# Build and deploy a model with custom Docker Images

In these examples, we will deploy inference servers on customized Docker images using Azure Secure Container Registry. We will extend a pre-built image from Azure's curated image library and build an image from base Ubuntu 18.04. 

## Prerequisites

* To use Azure Machine Learning, you must have an Azure subscription. If you don't have an Azure subscription, create a free account before you begin.
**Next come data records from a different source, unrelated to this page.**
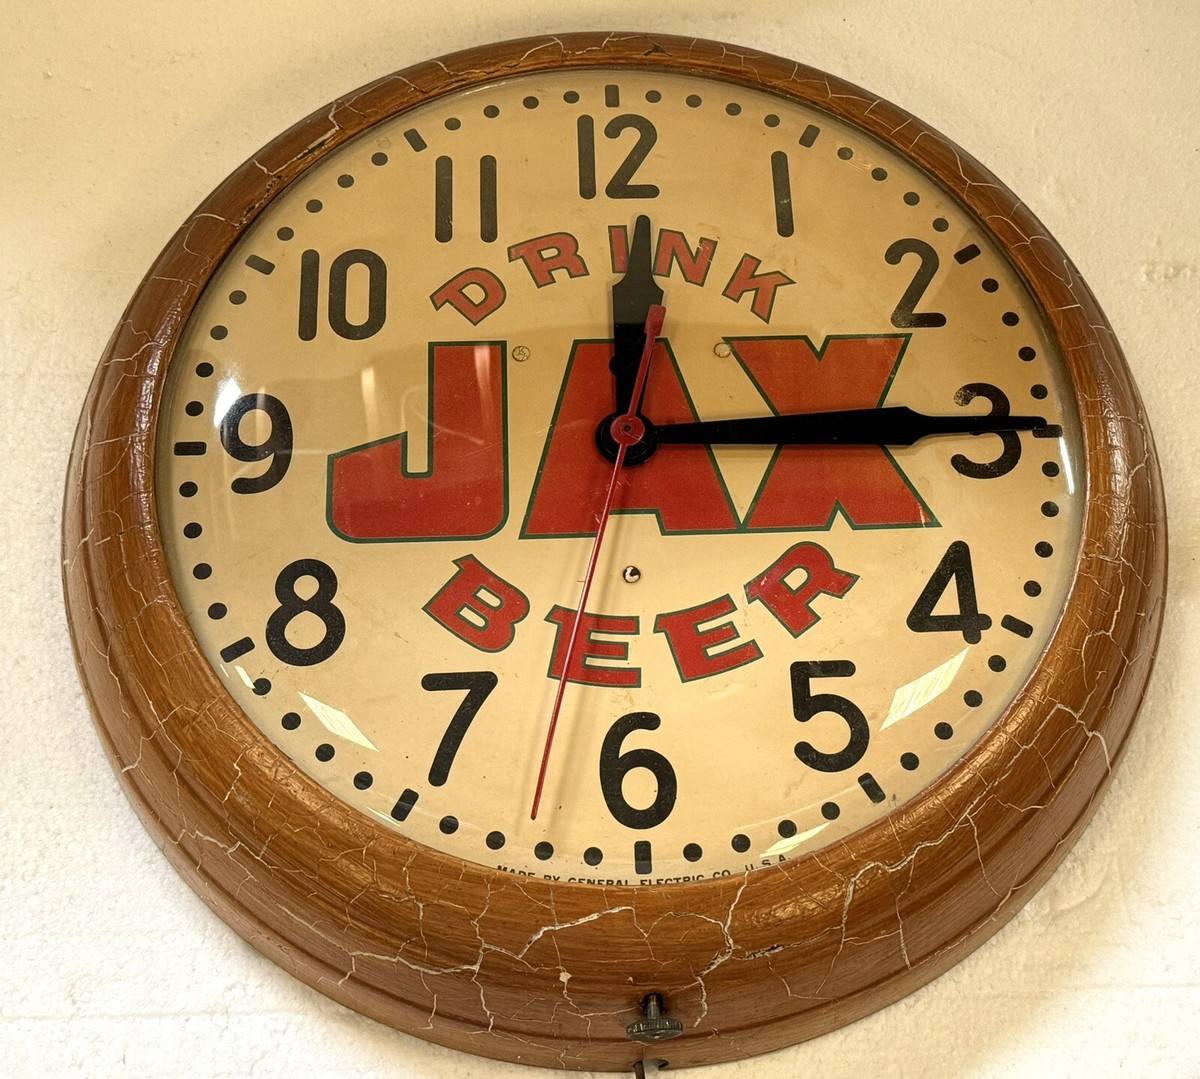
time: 12:14
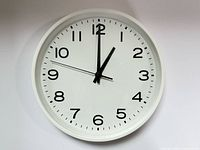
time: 1:00
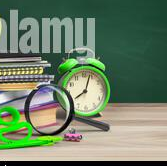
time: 8:03
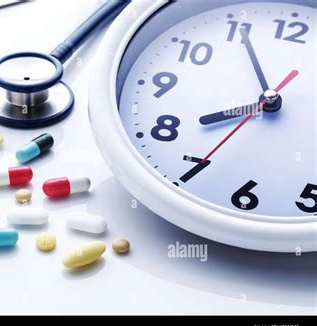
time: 7:55
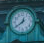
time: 12:38
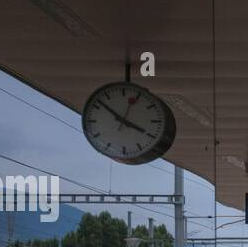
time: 3:52
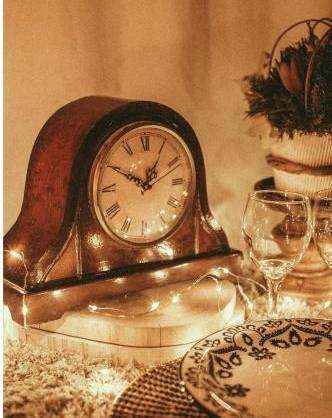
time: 12:49
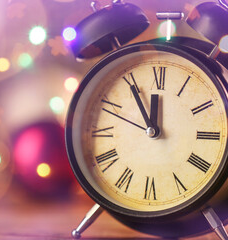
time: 11:54
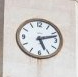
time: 5:12
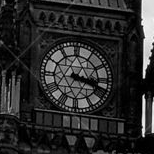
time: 3:17
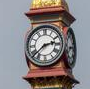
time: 2:38
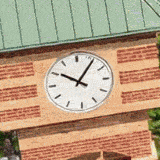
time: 10:05
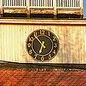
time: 6:53
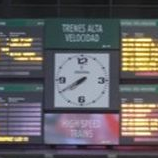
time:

Try the [free or paid version of Azure Machine Learning](https://azure.microsoft.com/free/).

* Install and configure the [Python SDK v2](sdk/setup.sh).

* You must have an Azure resource group, and you (or the service principal you use) must have Contributor access to it.

* You must have an Azure Machine Learning workspace. 

* You must have an Azure Secure Container registry. One is created automatically created for a workspace without one upon first usage, however in this example we explicitly reference the container registry by name, so you need it beforehand. You can create one through the Azure Portal. 

## Initial set up

We will first get a handle to the workspace, which will be reused later as we deploy images. You must already have an existing Azure Secure Container Registry associated with the workspace.

In [1]:
subscription_id = '<YOUR_SUBSCRIPTION_ID>'
resource_group = '<YOUR_RESOURCE_GROUP>'
workspace = '<YOUR_WORKSPACE>'
container_registry_name = '<YOUR_CONTAINER_REGISTRY>'

In [2]:
subscription_id = '6fe1c377-b645-4e8e-b588-52e57cc856b2'
resource_group = 'v-alwallace-test'
workspace = 'valwallace'
container_registry_name = 'valwallaceskr'

In [3]:
import os 
from azure.ml import MLClient
from azure.ml.entities import ManagedOnlineDeployment, ManagedOnlineEndpoint
from azure.identity import DefaultAzureCredential
from random import randint

ml_client = MLClient(DefaultAzureCredential(), subscription_id, resource_group, workspace)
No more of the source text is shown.